Delek Group’s water desalination company will build and operate a new facility in the Western Galilee by Davar

by time news

IDE Technologies will build and operate a new desalination plant in the Western Galilee

| Erez Raviv, Devar News

IDE Technologies, which is owned by Delek Group (TASE:), will build and operate a new desalination facility in the Western Galilee. The inter-ministerial tender committee for seawater desalination jointly with the ministries of finance, energy, the water authority and the Inbal company, headed by Amit Marzai, director of the infrastructure and PPP projects unit at the Accountant General, today (Thursday) chose the company as the winner of the PPP tender for financing, construction, operation and maintenance for 25 years of the facility the new

The facility will join the ranks of the desalination facilities currently existing in Israel that were established in the last two decades using the PPP method. The facility is expected to increase the production capacity of desalinated water by about 13% and will enable the connection of the northern region to the national water system. The construction works of the desalination facility will begin as early as the beginning of 2023, and will last approximately two and a half years, with the water supply from the facility expected to begin in 2025.

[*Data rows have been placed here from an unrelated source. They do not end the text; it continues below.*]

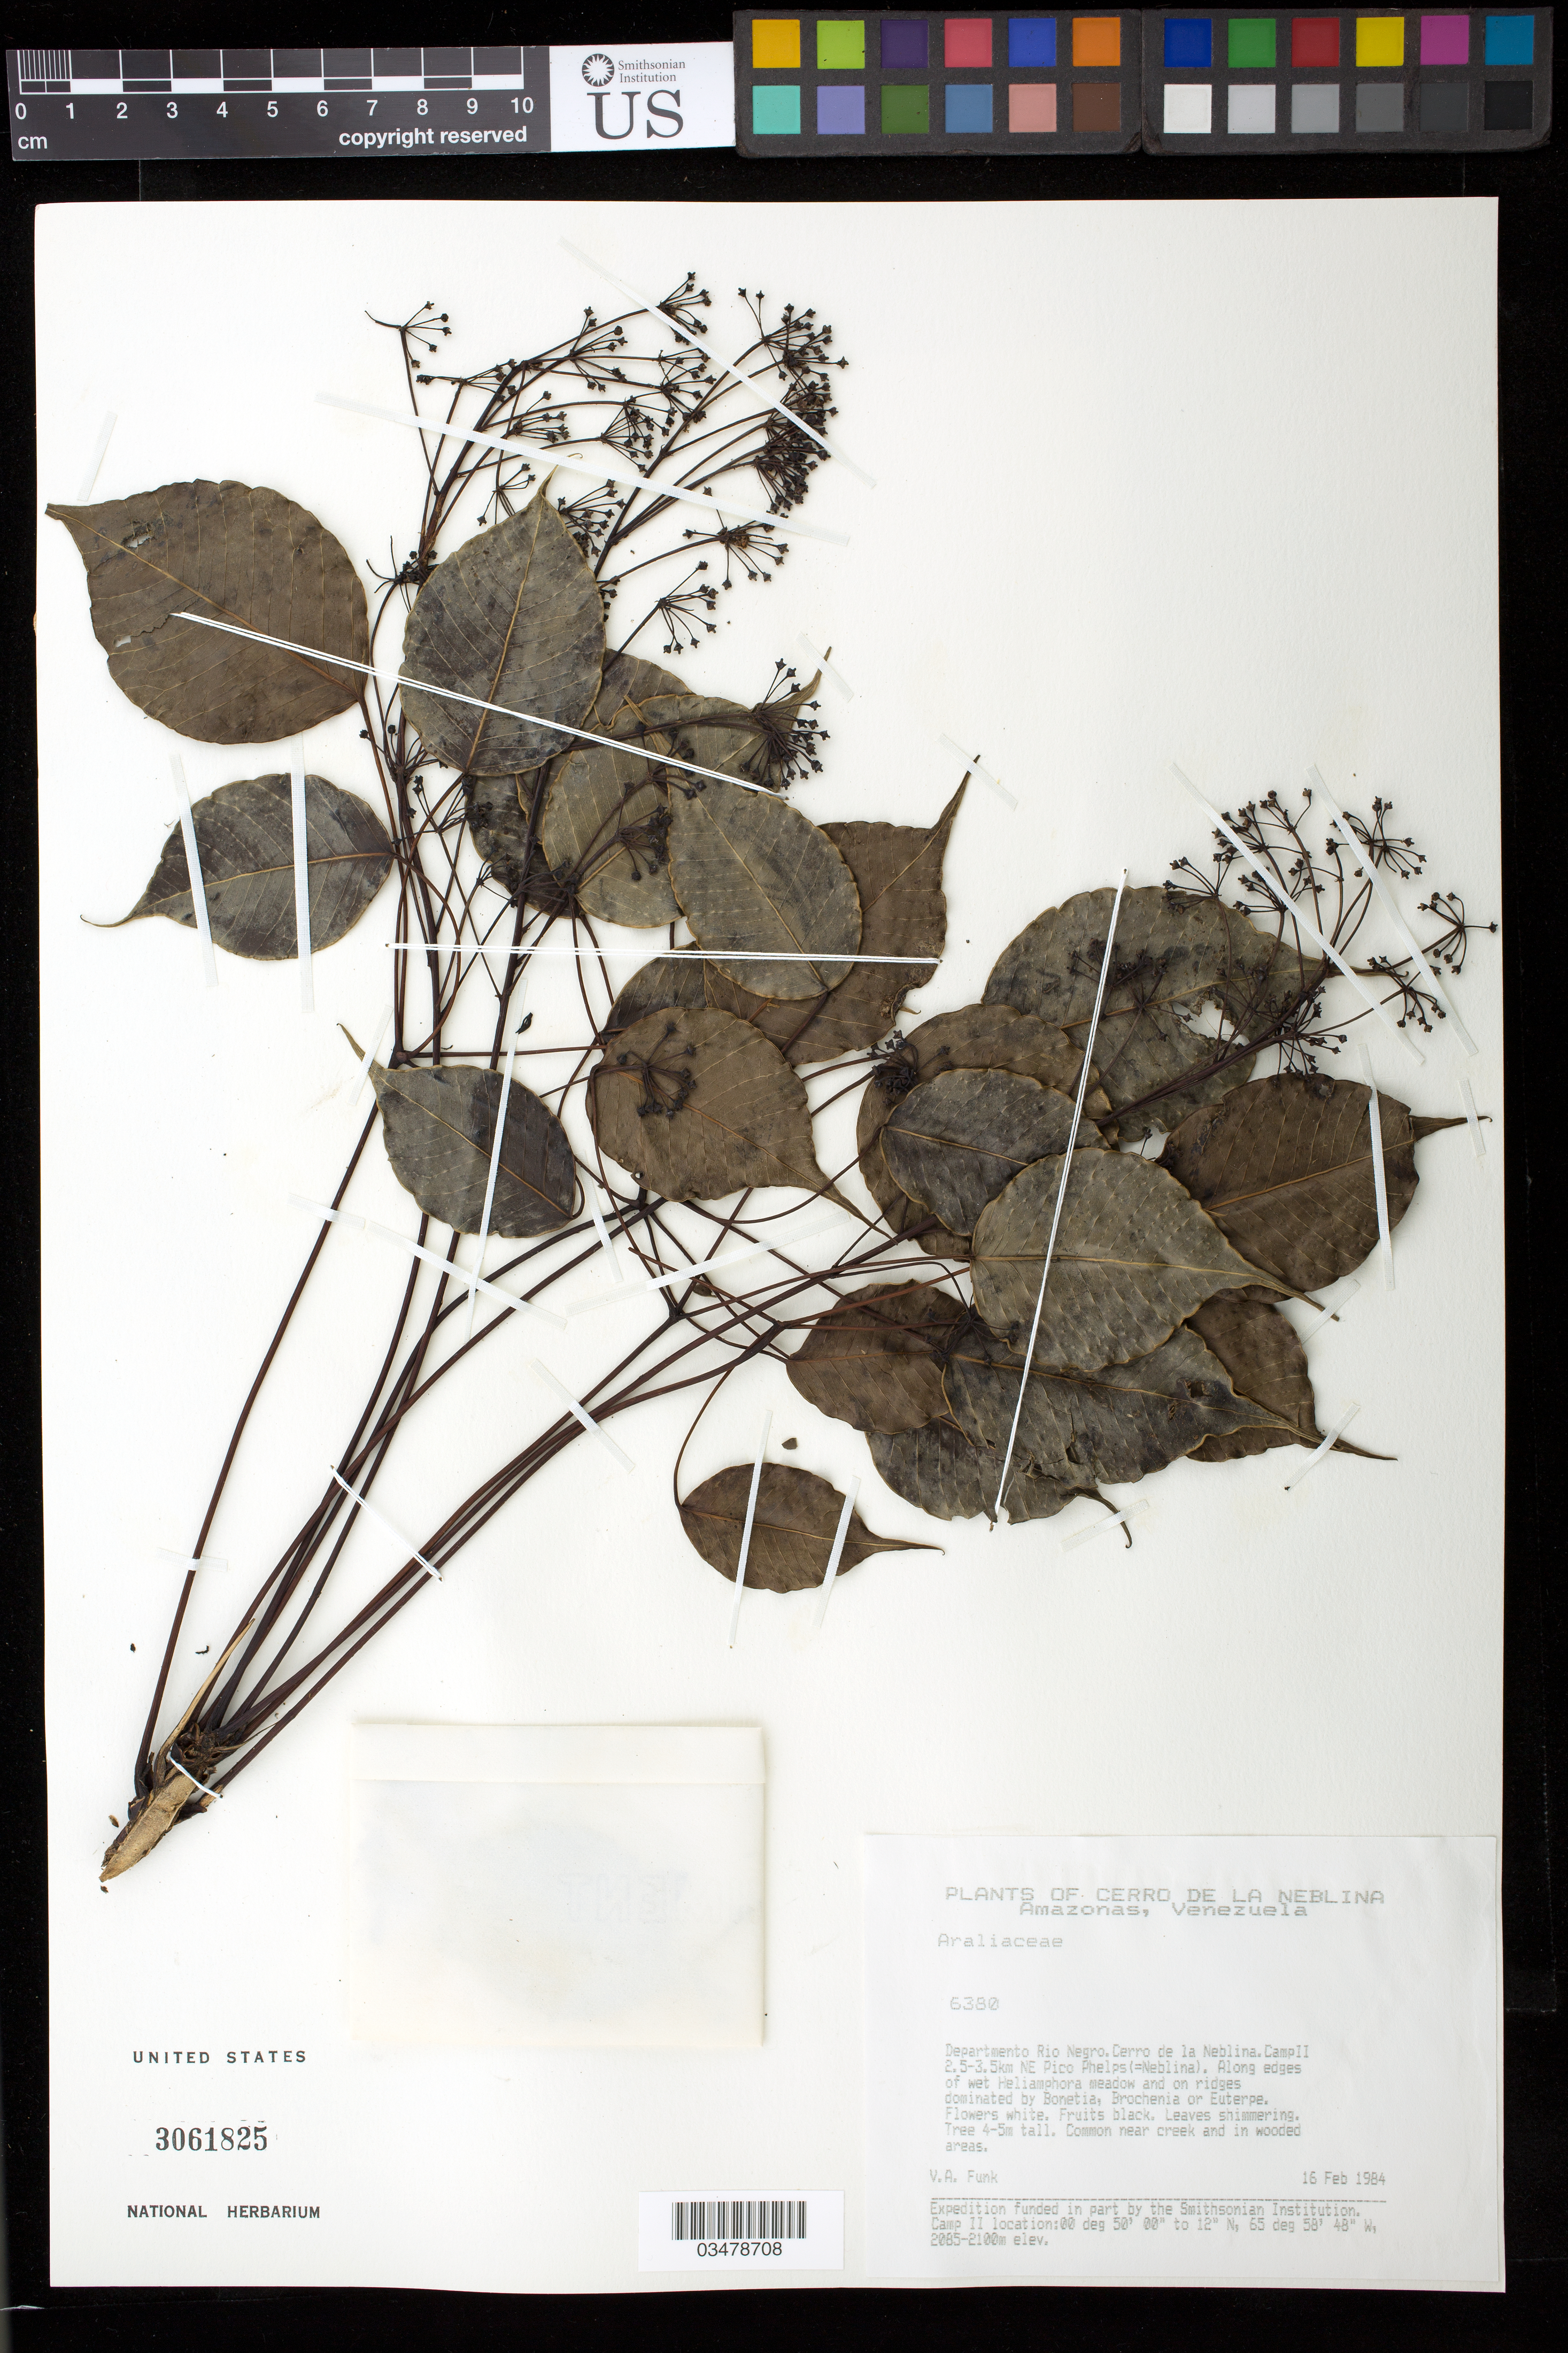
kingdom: Plantae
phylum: Tracheophyta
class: Magnoliopsida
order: Apiales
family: Araliaceae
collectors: V. Funk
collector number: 6380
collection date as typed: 16-Feb-84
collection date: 1984-02-16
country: Venezuela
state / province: Amazonas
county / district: Río Negro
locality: Cerro de la Neblina, Camp II 2.5-3.5 km NE Pico Phelps (=Neblina)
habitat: Along edges of wet Heliamphora meadow and on ridges dominated by Bonnetia, Brocchinia, or Euterpe.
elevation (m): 2085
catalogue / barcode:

The Western Galilee facility, which will be located north of Nahariya, will be the seventh desalination facility in Israel, with an output of 100 million cubic meters of water per year. Today, about 65% of domestic and industrial consumption in Israel is from desalinated water. Upon completion of its construction, the total water production from the desalination facilities will be 895 cubic meters per year, which is about 90% of the total consumption of benign water in the economy for the home and industry.

In addition to the importance of adding water in light of the expected increase in water consumption resulting from demographic growth, there is an importance in connecting the northern region to the national water system, which until now has relied mainly on borehole water, the production of which is expected at least due to dehydration and due to climate changes in the coming years.

IDE Technologies previously established and operated the desalination facilities in Hadera, and in Shurk 1, which it sold in order to compete in tenders for the construction of the new desalination facilities in Shurk 2, which it won in 2020, and the facility in the Western Galilee which it won now. In 2019, it was discovered that IDE and Hutchison, who operated Sorek 1, violated the concession agreement and for a year and a half provided the state with desalinated water at a salinity level that exceeded the threshold defined in the agreement between the state and the concessionaire – but this did not prevent them from winning the two new tenders.